Нарочито покачивая бедрами, уже совсем не с императорским достоинством она прошла в лодку, где уже сидела ее служанка. Молчаливый Теодос налег на весло и лодка отвалила от берега. Свенельд провожал взглядом утлое суденышко, пока оно не развернулось в ночном мраке, после чего развернулся и зашагал вверх по склону холма.
— Чтобы черти в аду вырвали тебе ядра и запихали в твою глотку, ты гнойный прыщ на теле империи, низкорослый выродок, ублюдок свиньи и армянского шакала! Пусть Харос вырвет тебе глаза, пусть Гелло выпьет жизни всех твоих детей, пусть...

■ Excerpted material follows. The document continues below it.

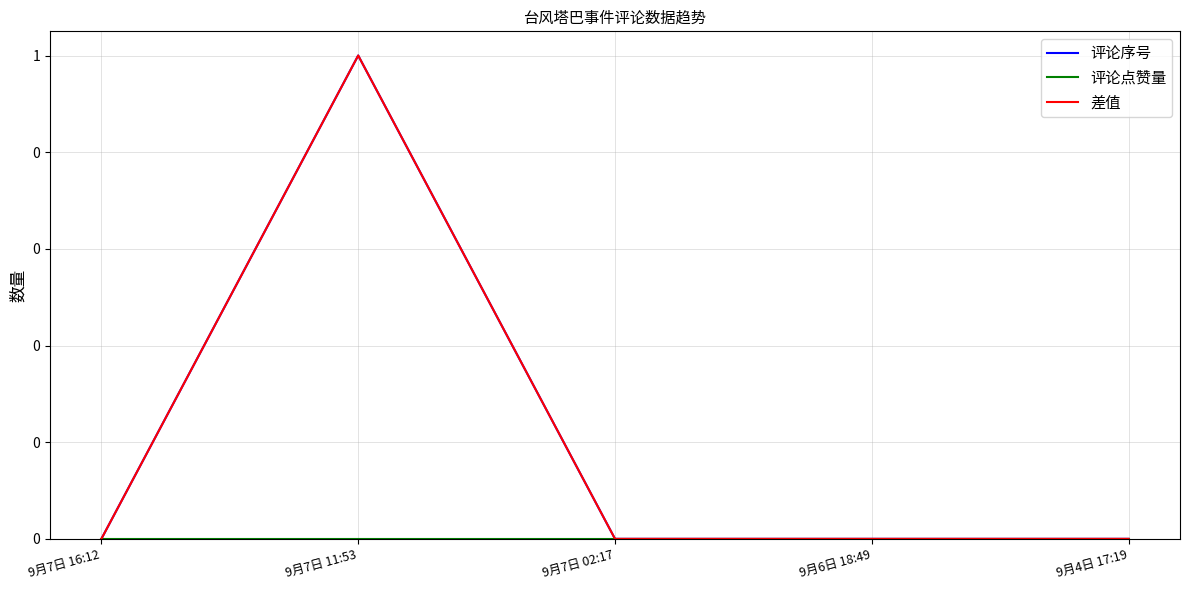

At 9月7日 16:12, list the series in order from largest to smallest.

评论序号, 评论点赞量, 差值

Грязная брань разносилась по площади перед Святой Софией, пока «бессмертные» Цимисхия, наплевав на все традиции, вытаскивали из храма ругающуюся и упирающуюся Феофано, запихивая ее в стоявший рядом с храмом паланкин, на потеху собравшимся вокруг зевакам, со смехом подбадривавшими разъяренную императрицу.

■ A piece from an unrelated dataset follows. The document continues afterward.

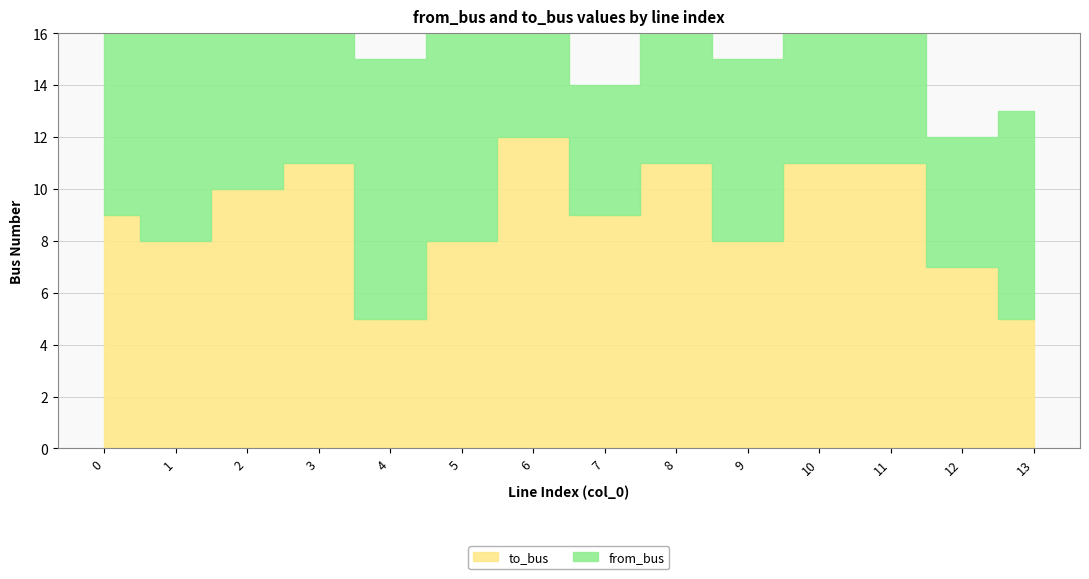

List the labels in order of from_bus value, smallest first.

6, 7, 12, 0, 9, 11, 2, 3, 13, 1, 10, 4, 8, 5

— Поистине неодолимы бесы похоти и злобы, что владеют этой женщиной, — сокрушенно покачал головой Цимисхий, обращаясь к стоявшему рядом с ним патриарху Антонию Студиту, — в силах ли человеческих обуздать их?
— Не человеческим, но только божеским промыслом смиряются непримиримые сердца, — сказал патриарх, — в сердце Феофано, видать, оставалось слишком много гордыни, что не смирялась, пока она видела свой дворец из монастырской кельи. Подлинному смирению можно научиться лишь вдалеке от соблазнов земной жизни.
— Так и будет, отче, — кивнул Цимисхий, — я отправлю ее в отдаленный монастырь в Армении. Что же до ее сына — если норовом он пошел в мать, то его тоже будет опасно оставлять в столице после этого покушения. Поэтому я, пожалуй, возьму его в поход на сарацин и да поможет мне Бог наставить мальчишку на путь истины.
— Брань земная, но против врагов веры подобна брани небесной, — кивнул патриарх, — пусть созерцание гроба и священного града Господнего усмирит в цесаревиче кровь буйных лакедемонян и научит его подлинно христианскому благочестию.